傅徴看見一盆盆的血水從隔壁的院子裏端出,又有一盆盆新的熱水隨著少年壓抑的悶哼聲被端進去。


    她沒想到談判的這一天來的如此之快,也沒想到…元懿竟然受了…這麽嚴重的傷。


    …


    隋城派來的人聽從山寨的安排。商議事情的地方由清風寨負責,這是隋城送給楚裘講和的誠意。


    兩方定下來的地方是一座修在半山腰的破舊亭子。


    若是真的打起來,清風寨的人可以立即退迴山裏,隋城的人也可以快速地撤下山,去城內搬救兵。


    算是一個雙方都比較滿意的場所。


    隻是談話的結果,很顯然…不歡而散。


    楚裘堅持,如果自己沒有拿到屬於楚家的半張地券,他是不會將寨子抓到的人輕易釋放。
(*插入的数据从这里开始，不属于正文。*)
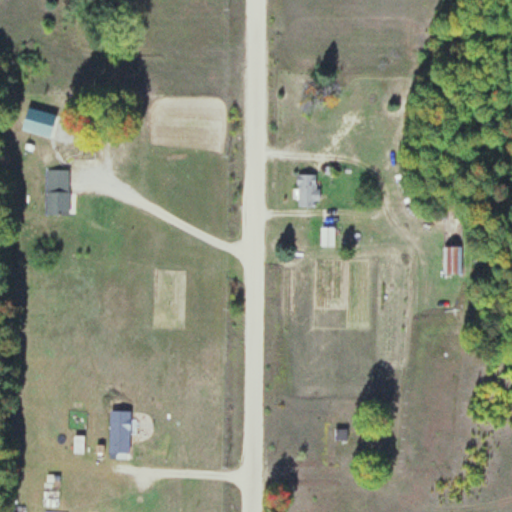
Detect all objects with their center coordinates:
building: (47, 124)
building: (306, 189)
building: (56, 191)
building: (327, 235)
road: (251, 256)
building: (452, 259)
building: (124, 430)
building: (339, 434)
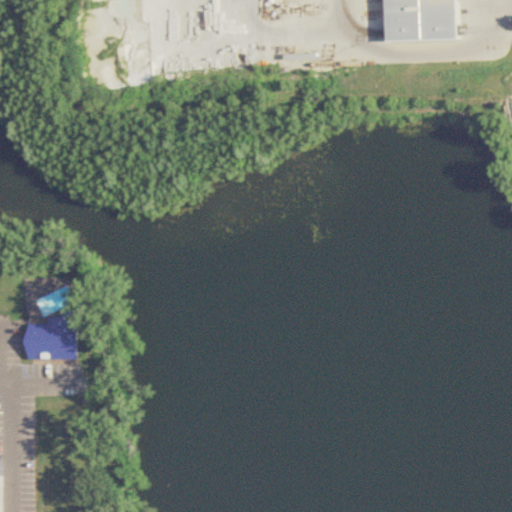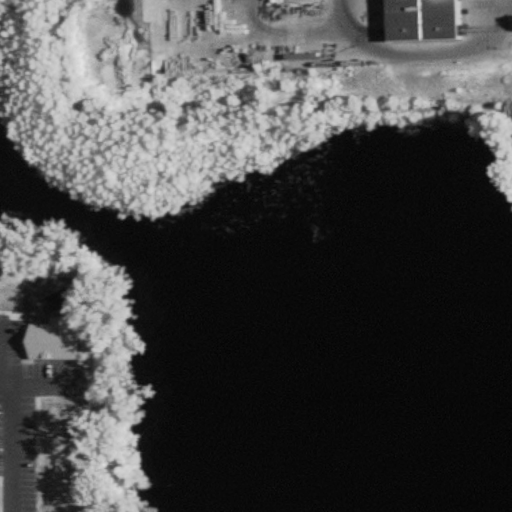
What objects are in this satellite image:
building: (426, 21)
building: (428, 21)
road: (382, 52)
road: (3, 356)
road: (46, 385)
road: (7, 386)
road: (15, 449)
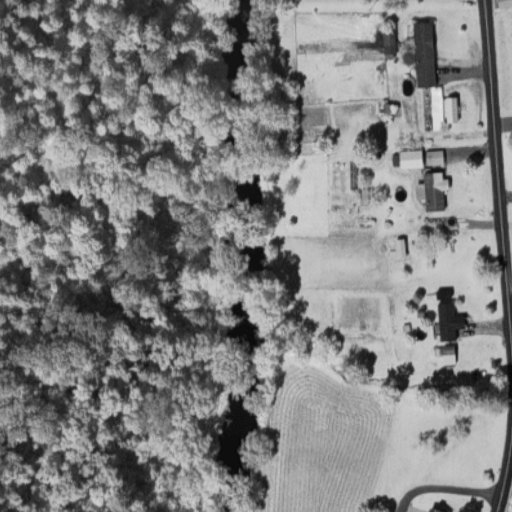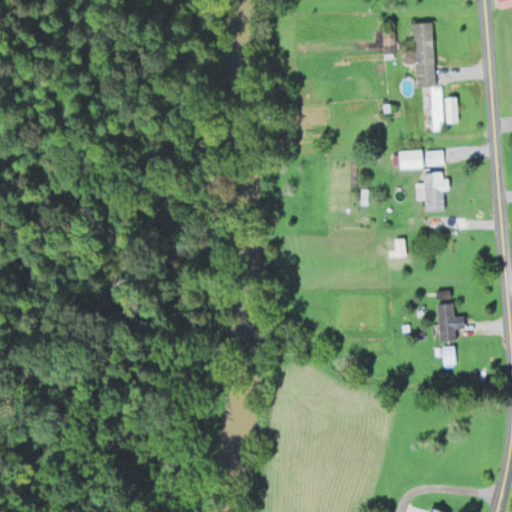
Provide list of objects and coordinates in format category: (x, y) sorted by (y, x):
building: (504, 2)
building: (389, 39)
building: (425, 50)
building: (429, 68)
building: (438, 104)
building: (386, 105)
building: (411, 156)
building: (435, 156)
building: (407, 158)
building: (435, 189)
building: (433, 190)
building: (390, 230)
building: (442, 247)
building: (443, 248)
river: (269, 255)
road: (505, 256)
road: (510, 293)
building: (447, 319)
building: (449, 320)
building: (449, 351)
building: (450, 354)
road: (443, 482)
building: (433, 509)
building: (435, 509)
他不怕隋城打上來,但是他希望刺史張桐能好好地考慮此事。


    赤裸裸地威脅。


    清風寨要的很簡單——隋城地券,拿到了他們就放人。


    而隋城這邊,刺史張桐今日肯定不會親自前來,他們派來的人是長史章平,傅徴聽裴慎說過此人。


    一個十分謹慎圓滑的政客。


    隋城方提出的方案以安撫為主。


    如果楚裘現在放人,隋城將不追究清風寨的責任,甚至朝廷可以出麵對寨子進行招安。
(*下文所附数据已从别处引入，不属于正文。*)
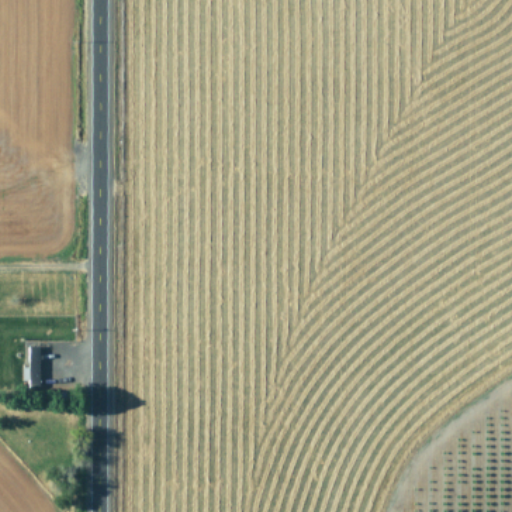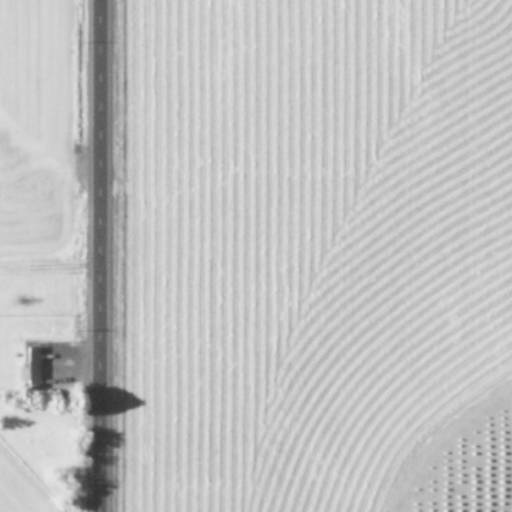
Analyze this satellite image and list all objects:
crop: (22, 254)
road: (89, 256)
crop: (317, 256)
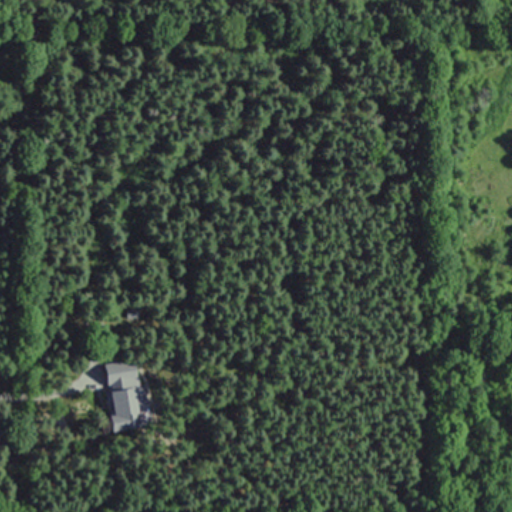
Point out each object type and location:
road: (47, 390)
building: (117, 394)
    清風寨的寨民有罪的酌情判罪,無罪的由隋城出麵為他們辦理大雍的良民戶口。


    山寨裏的人…可大多都是沒有戶口的‘黑戶’。沒有了寨子作依托,他們在山下根本活不下來。


    隋城給的足夠多,也足夠有誘惑力。


    可清風寨方的態度也非常堅決。


    楚裘肩上擔著清風寨內所有人的生活。他應該為他的下屬,他的寨民考慮。


    清風寨的寨民大部分是受楚家照拂的人,亦或是跟著楚家逃難的老人。他們自然全都聽楚裘的話,追隨楚裘的意誌。


    楚裘明白自己擔負著什麽。


    他是清風寨的大當家,也是楚禾的兒子楚裘。


    …


    混亂是如何開始的傅徴早已經分不清楚。她不知道是誰,也不知道怎麽動的手。


    裴慎隱在人群裏,少年頂著''阿言''的臉,傅徴壓根找不著他。


    她隻是被寨子裏的人領著,在隋城代表麵前露了一麵,借此證明少女被關押在清風寨內的這段時間是沒有任何問題的。她的人身安全有保障,甚至作為‘人質’,傅徴並沒有瘦。
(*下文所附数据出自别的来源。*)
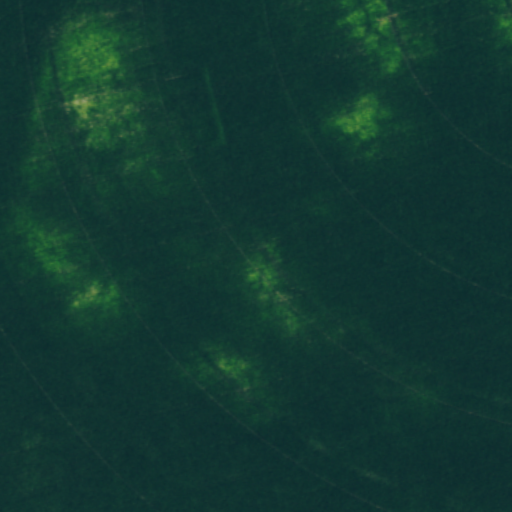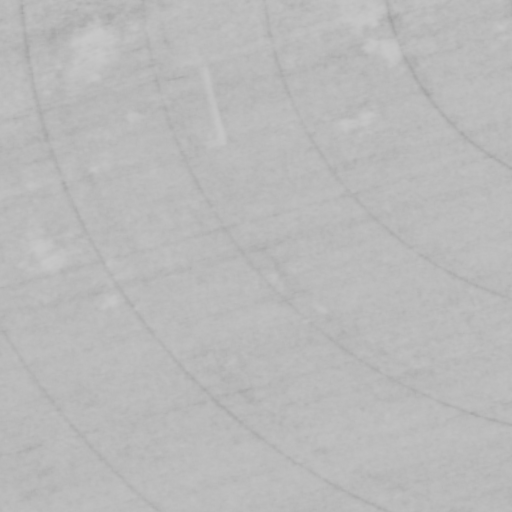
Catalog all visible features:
crop: (256, 255)
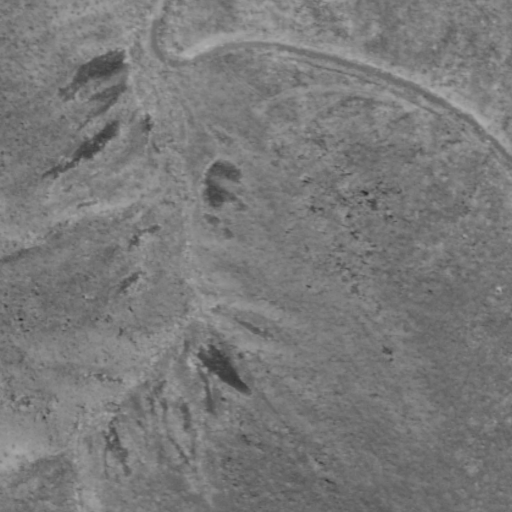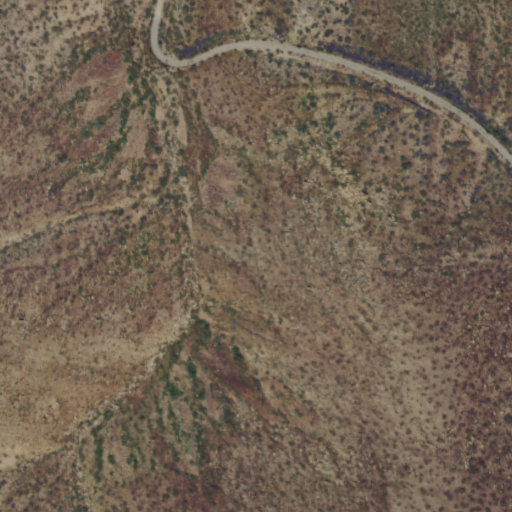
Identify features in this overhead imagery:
road: (317, 56)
    有何平野隔三差五的照料,再加上元懿像逗貓一樣時不時的維護…


    少女好像…真的沒在寨子裏遭什麽罪。


    兩方的人本來還在正常的、合理的、認真商談,後來便上升到了爭吵,緊接著便發生了人和人之間的推搡,最後是亮兵刃…


    吵鬧聲越來越大,吵的傅徵耳朵’嗡—嗡’作響。


    然後,她就被何平野的人護著帶走了。


    男人似乎預料到了後續的混亂,早早地派人將她送了迴去。


    …


    “到底是怎麽了?”


    傅徵實在不放心,將從院子裏剛走出來的江玖拉到一邊。


    元懿的院子現在被圍得水泄不通。她身份尷尬,沒有辦法再像往常一樣堂而皇之的走進去。


    血腥氣,濃重的血腥氣。即使換了那麽多遍水,傅徴的鼻尖依舊能聞到縈繞在空氣中久久不能散去的鐵鏽腥氣。


    楚榕現在怕是正滿臉焦急的守在室內。裏麵全是她請來的大夫,連貼身小廝江玖都很難插進去。


    小少年的內心十分著急。


    他擔心少爺的傷勢,卻被楚榕的人給擠了出來。


    雖然知道裏麵發生的一切全來源於少爺的故意為之,但是…少爺這次的行為也太大膽了!


    心情本就不爽、鬱悶、煩躁不安的江玖被人忽然抓住,自然越發惱火。他憤憤然地扭頭,想看看是誰這麽倒黴往小爺他槍口上撞!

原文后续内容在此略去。